### Instructions to follow
Can you pull out, word for word, the part of the rows that opens at their very start and closes with the line containing "12-19. All P1", including both ends?

++++

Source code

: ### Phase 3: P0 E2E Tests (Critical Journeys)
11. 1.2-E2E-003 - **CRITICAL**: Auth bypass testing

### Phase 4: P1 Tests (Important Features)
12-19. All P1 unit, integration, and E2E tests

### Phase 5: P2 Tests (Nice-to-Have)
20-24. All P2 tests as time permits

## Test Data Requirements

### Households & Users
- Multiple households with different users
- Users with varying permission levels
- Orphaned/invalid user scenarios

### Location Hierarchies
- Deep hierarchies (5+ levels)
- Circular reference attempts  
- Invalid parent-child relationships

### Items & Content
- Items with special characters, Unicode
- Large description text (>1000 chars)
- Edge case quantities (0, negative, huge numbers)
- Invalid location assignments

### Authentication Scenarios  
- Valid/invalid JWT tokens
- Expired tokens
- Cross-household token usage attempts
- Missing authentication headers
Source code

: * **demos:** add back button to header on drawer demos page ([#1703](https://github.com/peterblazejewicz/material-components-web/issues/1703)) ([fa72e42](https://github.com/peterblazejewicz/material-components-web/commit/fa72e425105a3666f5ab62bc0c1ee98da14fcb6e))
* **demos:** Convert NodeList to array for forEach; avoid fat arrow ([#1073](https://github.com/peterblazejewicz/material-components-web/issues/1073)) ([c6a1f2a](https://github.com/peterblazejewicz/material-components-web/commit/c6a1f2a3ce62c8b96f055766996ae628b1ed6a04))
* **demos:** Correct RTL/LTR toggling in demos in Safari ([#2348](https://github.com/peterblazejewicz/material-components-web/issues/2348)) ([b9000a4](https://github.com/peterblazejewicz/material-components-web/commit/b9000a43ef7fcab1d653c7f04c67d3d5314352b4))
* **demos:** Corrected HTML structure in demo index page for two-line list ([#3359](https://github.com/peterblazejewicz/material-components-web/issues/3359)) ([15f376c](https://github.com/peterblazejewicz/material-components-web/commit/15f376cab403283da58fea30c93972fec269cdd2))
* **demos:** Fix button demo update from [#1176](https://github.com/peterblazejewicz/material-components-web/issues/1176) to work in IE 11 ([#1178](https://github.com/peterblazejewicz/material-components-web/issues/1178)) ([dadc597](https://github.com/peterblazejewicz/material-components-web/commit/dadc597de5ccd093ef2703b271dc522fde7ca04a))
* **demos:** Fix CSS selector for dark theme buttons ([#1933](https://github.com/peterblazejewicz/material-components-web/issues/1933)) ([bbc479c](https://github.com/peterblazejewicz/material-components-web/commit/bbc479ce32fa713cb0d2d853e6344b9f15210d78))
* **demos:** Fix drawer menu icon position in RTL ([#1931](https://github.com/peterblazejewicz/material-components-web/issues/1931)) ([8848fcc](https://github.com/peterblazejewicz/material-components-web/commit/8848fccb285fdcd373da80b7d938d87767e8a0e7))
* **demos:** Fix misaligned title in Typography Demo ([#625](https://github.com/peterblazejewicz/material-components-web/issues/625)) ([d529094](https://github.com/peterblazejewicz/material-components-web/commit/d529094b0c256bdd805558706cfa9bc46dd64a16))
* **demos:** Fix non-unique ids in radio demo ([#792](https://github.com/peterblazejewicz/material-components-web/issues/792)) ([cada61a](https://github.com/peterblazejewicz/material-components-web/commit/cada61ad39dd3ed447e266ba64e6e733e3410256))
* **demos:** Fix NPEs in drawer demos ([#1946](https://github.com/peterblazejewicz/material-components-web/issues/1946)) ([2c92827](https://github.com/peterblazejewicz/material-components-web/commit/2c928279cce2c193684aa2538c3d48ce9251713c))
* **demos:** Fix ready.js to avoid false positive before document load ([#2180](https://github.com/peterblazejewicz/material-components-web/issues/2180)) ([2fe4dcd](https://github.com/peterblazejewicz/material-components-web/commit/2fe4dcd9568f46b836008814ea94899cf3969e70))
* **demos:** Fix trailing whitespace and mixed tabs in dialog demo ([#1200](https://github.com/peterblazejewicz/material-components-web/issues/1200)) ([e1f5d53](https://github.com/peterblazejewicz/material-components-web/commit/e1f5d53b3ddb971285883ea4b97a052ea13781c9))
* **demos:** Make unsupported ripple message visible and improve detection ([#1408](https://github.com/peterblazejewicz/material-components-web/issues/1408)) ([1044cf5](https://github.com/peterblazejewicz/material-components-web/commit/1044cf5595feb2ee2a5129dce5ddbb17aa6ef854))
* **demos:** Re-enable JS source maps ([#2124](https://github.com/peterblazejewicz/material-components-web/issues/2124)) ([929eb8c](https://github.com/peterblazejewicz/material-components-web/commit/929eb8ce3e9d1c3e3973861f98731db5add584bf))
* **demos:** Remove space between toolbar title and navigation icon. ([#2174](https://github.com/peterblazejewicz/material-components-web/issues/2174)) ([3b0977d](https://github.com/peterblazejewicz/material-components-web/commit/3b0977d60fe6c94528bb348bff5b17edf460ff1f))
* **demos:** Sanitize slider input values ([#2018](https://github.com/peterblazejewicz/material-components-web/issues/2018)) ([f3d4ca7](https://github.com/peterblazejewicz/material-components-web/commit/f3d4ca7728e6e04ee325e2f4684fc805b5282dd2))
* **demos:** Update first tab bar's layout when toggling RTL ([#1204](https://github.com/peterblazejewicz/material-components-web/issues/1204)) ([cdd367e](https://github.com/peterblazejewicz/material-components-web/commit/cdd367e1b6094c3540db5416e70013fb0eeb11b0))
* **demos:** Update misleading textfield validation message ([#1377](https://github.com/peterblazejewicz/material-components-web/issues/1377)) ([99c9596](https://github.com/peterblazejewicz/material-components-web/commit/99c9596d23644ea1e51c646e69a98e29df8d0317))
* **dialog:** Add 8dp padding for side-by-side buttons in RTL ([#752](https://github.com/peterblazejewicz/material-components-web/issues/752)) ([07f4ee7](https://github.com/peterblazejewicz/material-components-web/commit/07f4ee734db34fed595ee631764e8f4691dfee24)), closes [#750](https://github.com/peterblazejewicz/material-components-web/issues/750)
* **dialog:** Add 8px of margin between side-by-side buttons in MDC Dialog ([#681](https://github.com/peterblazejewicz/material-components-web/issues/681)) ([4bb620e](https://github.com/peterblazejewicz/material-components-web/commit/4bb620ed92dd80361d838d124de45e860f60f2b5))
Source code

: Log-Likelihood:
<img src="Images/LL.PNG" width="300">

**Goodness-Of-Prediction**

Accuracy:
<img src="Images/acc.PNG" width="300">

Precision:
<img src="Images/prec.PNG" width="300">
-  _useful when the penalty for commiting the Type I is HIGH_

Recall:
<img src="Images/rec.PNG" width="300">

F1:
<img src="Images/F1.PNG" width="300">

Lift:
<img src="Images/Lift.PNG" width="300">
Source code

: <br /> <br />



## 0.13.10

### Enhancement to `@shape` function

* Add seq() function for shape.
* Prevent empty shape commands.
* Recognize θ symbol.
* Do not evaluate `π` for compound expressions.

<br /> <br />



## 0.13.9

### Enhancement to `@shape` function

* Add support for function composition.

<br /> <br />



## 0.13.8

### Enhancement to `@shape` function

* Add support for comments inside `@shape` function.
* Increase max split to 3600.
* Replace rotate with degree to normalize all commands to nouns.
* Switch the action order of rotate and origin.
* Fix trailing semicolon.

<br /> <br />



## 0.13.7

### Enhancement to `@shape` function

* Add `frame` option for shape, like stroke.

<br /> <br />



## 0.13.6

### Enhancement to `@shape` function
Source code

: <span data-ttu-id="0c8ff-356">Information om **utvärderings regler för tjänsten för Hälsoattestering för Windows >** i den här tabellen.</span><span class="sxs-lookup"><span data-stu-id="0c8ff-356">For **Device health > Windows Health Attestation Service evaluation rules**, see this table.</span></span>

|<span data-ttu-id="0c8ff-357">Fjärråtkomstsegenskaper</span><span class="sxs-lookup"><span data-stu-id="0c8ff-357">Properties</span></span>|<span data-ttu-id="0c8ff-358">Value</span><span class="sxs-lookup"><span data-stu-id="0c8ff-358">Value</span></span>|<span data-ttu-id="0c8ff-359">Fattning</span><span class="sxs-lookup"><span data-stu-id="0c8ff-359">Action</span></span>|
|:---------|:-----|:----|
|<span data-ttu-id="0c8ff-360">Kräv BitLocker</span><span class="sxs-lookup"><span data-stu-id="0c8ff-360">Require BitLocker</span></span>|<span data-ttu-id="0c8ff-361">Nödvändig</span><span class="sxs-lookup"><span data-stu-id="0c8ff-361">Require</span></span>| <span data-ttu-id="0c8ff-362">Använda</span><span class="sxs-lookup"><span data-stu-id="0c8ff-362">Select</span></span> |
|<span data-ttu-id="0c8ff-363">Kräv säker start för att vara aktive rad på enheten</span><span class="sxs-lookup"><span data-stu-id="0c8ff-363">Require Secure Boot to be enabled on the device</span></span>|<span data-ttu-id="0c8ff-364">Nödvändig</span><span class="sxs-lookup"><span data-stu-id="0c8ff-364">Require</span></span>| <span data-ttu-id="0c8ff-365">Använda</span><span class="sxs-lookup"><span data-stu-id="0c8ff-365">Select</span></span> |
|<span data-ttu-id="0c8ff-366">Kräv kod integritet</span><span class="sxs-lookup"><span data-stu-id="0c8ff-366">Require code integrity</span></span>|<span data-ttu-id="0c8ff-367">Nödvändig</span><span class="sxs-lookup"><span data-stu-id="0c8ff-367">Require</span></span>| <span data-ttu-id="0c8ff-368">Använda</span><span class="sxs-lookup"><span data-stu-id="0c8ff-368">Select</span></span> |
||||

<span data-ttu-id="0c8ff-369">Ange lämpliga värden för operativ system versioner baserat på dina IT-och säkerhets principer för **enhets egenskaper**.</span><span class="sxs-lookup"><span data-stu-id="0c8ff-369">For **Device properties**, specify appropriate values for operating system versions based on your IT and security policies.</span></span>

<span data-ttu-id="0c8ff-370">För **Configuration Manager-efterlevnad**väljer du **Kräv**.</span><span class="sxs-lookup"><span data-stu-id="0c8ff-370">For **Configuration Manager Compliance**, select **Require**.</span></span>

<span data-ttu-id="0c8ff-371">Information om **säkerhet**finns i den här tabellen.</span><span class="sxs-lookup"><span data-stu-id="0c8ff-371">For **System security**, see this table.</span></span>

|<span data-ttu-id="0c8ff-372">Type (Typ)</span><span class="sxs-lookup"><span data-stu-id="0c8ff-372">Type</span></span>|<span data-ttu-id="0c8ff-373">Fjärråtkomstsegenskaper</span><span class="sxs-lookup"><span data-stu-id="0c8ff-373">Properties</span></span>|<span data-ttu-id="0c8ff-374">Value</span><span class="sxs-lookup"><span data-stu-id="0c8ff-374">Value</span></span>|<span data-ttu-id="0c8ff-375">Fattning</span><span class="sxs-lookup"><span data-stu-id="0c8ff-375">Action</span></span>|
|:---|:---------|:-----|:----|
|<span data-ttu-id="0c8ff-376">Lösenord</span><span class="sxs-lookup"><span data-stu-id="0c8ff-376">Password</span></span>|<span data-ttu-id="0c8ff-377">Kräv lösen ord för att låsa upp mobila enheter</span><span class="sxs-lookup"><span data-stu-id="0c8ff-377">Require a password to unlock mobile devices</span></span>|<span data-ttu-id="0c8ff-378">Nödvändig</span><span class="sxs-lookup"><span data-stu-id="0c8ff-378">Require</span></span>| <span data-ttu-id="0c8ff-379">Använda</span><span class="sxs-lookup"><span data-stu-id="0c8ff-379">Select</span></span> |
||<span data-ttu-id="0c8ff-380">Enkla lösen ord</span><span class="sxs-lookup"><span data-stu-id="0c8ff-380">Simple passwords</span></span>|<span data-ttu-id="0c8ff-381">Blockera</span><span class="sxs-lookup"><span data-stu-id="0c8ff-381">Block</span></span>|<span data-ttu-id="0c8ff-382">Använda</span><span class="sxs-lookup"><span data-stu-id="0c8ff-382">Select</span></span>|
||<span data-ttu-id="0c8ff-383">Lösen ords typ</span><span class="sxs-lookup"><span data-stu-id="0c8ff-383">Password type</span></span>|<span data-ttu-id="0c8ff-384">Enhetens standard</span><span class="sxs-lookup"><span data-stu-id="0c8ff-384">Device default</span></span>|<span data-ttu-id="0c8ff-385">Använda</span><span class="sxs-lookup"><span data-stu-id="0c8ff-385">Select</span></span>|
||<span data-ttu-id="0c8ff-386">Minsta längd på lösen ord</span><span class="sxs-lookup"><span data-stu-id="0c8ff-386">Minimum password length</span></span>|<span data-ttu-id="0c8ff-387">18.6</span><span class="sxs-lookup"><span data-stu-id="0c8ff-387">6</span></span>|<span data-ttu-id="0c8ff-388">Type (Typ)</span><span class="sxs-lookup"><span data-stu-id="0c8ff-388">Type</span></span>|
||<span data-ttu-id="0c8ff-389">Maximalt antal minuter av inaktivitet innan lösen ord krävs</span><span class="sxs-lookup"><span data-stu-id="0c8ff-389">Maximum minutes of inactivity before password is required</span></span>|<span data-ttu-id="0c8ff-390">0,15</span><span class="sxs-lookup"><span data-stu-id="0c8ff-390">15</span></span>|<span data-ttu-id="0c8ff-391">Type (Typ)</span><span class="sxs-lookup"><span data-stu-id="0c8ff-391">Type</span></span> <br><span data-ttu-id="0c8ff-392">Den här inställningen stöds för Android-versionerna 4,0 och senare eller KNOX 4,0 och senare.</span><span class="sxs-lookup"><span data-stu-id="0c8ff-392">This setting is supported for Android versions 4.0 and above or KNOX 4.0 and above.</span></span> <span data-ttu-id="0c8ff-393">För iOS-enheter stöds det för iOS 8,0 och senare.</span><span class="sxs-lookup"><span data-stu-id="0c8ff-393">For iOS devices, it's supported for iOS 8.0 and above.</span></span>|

++++

### Solution to this exercise
Source code

: ### Phase 3: P0 E2E Tests (Critical Journeys)
11. 1.2-E2E-003 - **CRITICAL**: Auth bypass testing

### Phase 4: P1 Tests (Important Features)
12-19. All P1 unit, integration, and E2E tests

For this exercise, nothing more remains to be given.